---------- THE DATA ----------
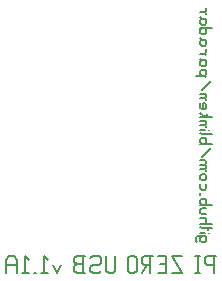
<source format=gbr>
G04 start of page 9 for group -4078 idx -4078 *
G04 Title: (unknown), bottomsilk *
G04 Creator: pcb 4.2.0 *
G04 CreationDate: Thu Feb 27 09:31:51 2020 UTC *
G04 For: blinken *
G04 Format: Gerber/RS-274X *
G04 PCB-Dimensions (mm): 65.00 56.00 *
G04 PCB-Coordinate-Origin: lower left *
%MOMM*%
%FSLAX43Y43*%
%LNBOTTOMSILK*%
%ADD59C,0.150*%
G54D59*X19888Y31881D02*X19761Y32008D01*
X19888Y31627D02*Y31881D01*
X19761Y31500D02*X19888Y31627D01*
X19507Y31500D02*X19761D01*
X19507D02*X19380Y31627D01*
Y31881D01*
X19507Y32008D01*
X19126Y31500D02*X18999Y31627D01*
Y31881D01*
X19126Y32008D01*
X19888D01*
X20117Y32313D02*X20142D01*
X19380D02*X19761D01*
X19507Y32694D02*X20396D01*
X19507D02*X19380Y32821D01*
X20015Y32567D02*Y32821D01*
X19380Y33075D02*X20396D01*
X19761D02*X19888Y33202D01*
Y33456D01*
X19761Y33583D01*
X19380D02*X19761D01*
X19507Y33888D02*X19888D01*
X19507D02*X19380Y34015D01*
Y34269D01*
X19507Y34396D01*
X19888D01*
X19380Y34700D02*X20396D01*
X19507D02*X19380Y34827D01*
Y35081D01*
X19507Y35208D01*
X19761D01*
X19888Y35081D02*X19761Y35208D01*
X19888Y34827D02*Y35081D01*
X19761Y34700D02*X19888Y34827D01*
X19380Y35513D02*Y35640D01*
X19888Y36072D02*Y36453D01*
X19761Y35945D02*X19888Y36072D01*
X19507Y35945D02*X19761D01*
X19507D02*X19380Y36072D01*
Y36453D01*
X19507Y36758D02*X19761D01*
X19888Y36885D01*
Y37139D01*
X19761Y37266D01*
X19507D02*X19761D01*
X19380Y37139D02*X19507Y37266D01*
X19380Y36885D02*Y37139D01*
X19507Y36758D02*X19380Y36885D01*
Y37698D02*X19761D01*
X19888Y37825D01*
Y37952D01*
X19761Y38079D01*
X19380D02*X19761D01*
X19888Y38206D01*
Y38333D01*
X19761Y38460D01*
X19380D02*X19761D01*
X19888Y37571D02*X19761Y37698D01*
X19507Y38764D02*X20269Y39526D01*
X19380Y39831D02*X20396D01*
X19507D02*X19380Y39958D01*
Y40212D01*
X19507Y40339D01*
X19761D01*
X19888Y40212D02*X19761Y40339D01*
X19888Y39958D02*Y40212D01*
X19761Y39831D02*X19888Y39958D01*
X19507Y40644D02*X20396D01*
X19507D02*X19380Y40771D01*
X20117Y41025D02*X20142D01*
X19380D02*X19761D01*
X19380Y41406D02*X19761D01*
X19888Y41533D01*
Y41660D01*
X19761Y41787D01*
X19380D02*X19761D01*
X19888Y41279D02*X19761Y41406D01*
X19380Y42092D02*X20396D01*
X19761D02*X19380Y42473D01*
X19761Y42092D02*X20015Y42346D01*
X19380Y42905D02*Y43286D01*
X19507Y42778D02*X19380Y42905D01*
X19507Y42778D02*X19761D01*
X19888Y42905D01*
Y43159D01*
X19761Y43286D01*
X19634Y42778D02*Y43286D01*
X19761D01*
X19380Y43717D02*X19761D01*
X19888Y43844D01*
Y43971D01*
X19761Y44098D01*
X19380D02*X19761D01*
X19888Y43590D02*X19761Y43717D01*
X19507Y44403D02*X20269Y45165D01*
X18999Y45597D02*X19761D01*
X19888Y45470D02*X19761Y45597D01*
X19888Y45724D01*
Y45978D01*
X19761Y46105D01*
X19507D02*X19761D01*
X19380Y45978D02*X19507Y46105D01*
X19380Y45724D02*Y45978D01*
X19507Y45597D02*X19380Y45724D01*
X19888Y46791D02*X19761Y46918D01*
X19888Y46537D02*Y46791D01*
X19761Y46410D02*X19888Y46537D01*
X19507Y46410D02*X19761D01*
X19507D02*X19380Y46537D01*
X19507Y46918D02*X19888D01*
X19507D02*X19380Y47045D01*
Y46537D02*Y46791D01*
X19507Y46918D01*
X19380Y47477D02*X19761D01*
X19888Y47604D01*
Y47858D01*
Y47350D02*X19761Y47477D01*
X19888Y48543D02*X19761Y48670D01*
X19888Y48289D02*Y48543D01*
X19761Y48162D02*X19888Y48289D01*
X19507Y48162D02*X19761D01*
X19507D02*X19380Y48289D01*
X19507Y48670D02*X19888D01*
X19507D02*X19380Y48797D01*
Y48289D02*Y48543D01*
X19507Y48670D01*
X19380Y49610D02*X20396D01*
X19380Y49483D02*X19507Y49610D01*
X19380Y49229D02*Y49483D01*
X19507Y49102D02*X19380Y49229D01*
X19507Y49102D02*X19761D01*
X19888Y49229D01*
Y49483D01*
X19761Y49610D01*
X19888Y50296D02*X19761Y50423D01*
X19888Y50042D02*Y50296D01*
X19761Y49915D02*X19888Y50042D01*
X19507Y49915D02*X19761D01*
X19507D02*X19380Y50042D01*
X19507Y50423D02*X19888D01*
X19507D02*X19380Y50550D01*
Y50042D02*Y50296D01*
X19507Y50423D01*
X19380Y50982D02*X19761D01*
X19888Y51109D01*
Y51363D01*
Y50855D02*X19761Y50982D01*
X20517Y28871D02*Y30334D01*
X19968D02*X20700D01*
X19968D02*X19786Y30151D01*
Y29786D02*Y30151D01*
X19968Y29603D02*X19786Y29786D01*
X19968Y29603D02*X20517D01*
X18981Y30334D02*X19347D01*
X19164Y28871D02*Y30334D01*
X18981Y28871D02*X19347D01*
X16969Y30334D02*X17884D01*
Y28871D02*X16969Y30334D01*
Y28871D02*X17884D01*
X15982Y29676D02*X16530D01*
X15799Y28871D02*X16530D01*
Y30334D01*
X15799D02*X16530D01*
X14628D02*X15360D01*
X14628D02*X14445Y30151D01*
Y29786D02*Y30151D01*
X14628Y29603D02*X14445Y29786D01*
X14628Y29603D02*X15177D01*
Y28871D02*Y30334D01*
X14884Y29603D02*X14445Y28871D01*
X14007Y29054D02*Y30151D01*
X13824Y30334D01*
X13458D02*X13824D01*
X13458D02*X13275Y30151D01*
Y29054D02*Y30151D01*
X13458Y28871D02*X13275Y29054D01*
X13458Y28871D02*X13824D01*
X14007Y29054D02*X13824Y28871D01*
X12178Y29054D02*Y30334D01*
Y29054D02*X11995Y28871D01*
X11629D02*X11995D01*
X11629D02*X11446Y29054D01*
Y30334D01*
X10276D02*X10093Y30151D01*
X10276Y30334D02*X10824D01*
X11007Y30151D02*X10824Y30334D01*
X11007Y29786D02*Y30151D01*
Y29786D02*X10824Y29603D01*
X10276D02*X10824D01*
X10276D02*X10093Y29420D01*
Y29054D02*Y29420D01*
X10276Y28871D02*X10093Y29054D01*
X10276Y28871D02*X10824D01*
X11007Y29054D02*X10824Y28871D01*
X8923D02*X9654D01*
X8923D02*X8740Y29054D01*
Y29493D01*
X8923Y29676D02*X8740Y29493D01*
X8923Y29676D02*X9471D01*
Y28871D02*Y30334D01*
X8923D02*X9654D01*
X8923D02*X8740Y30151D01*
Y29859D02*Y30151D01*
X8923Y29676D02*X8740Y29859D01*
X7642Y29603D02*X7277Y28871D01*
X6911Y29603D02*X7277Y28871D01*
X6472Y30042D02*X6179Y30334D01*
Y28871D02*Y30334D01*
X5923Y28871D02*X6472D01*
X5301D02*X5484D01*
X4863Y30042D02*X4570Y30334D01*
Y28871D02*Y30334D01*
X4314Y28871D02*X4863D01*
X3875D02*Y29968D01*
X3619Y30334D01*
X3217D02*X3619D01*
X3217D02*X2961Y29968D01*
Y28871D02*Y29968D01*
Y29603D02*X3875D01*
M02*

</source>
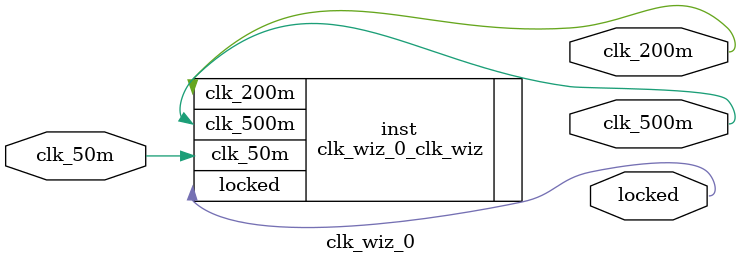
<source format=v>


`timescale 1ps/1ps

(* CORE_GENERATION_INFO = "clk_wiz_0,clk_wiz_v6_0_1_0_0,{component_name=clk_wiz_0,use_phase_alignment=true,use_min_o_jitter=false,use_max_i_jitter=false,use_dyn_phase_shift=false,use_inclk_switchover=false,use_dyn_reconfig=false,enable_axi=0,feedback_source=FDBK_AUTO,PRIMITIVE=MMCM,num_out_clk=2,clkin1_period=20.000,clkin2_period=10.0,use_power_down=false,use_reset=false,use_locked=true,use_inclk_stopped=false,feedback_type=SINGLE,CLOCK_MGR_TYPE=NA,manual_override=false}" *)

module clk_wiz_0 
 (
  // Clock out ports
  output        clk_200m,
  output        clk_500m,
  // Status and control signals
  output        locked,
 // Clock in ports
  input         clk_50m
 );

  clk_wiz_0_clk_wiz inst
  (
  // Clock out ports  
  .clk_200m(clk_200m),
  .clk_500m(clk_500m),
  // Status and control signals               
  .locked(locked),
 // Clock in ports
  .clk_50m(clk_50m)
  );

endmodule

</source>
----------
In the records above, find the line with "G04 For: blinken *"; write out exactly that line and each one after it, stopping after the line with "G54D59*X19888Y31881D02*X19761Y32008D01*".

G04 For: blinken *
G04 Format: Gerber/RS-274X *
G04 PCB-Dimensions (mm): 65.00 56.00 *
G04 PCB-Coordinate-Origin: lower left *
%MOMM*%
%FSLAX43Y43*%
%LNBOTTOMSILK*%
%ADD59C,0.150*%
G54D59*X19888Y31881D02*X19761Y32008D01*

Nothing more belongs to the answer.